How to get distribution of sum of dependent bernoulli variables

455 views Asked by At

I have N bernoulli variables, X1, ..., XN, and Xi~B(1, pi), pi is known for each Xi, and Y=X1+...XN, now I need to get the destribution of Y.

If Xi and Xj is independent when i!=j, then I can use the simulation:

1. Generate `X1`, ..., `XN` via their distribution, and then get the value of `Y`;
2. Repet step 1 for 10000 times, and then I can get `Y1`, ..., `Y10000`, so I can konw the distribution of `Y`.

But now Xi and Xj is dependent, so I also need to take into account the correlation, assuming that corr(Xi, Xj)=0.2 when i!=j, how can I insert the correlation to the simulation? Or get the distribution of Y via other ways?

Thanks for the help and advise.

1

There are 1 answers

0
pjs On

You can generate specific pairwise correlations (within limits) by deriving the conditional distribution of one given the other. The limits are that you can't have completely arbitrary p-values and correlations.
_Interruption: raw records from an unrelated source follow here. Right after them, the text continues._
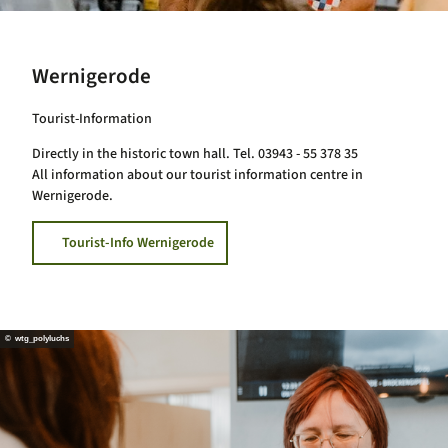
Wernigerode
Tourist-Information
Directly in the historic town hall. Tel. 03943 - 55 378 35
All information about our tourist information centre in
Wernigerode.
Tourist-Info Wernigerode
© wtg_polyluchs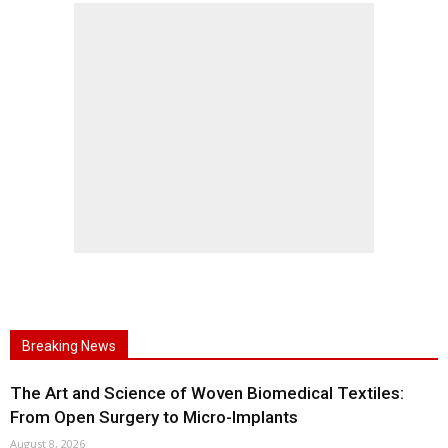
Breaking News
The Art and Science of Woven Biomedical Textiles:
From Open Surgery to Micro-Implants
August 8, 2026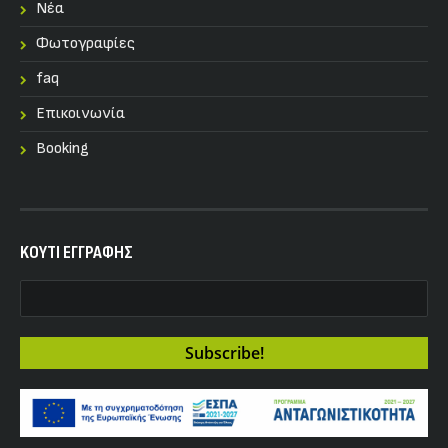
Nέα
Φωτογραφίες
faq
Επικοινωνία
Booking
KOYTI ΕΓΓΡΑΦΗΣ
However, the simultaneous constraints implied by N-choose-2 pairwise sets of correlations will be infeasible for arbitrary choices of N, p-values, and correlations.

The following Ruby implementation shows the calculations for obtaining specified p-values and correlations for a pair of X's:

# Control the run with command-line args.
# If no args provided, default to test case of
# p1 = 0.2, p2 = 0.8, rho = -0.5, sample size = 10
p1 = (ARGV.shift || 0.2).to_f
p2 = (ARGV.shift || 0.8).to_f
rho = (ARGV.shift || -0.5).to_f
n = (ARGV.shift || 10).to_i

# Calculate conditional probabilities for p2 given p1 = 0, 1
p2_given = [p2 - rho * Math::sqrt(p1 * p2 * (1.0 - p2) / (1.0 - p1)),
            p2 + rho * Math::sqrt((1.0 - p1) * p2 * (1.0 - p2) / p1)]

printf "p2_given_1 = %8.5f, p2_given_0 = %8.5f\n", p2_given[1], p2_given[0]

# Only proceed to actually generate values if the conditional
# probabilities are between zero and one
if p2_given.inject(true) {|m, e| m &= (e >= 0 && e <= 1)}
  n.times do
    x1 = (rand <= p1) ? 1 : 0
    x2 = (rand <= p2_given[x1]) ? 1 : 0
    printf "%d,%d\n", x1, x2
  end
end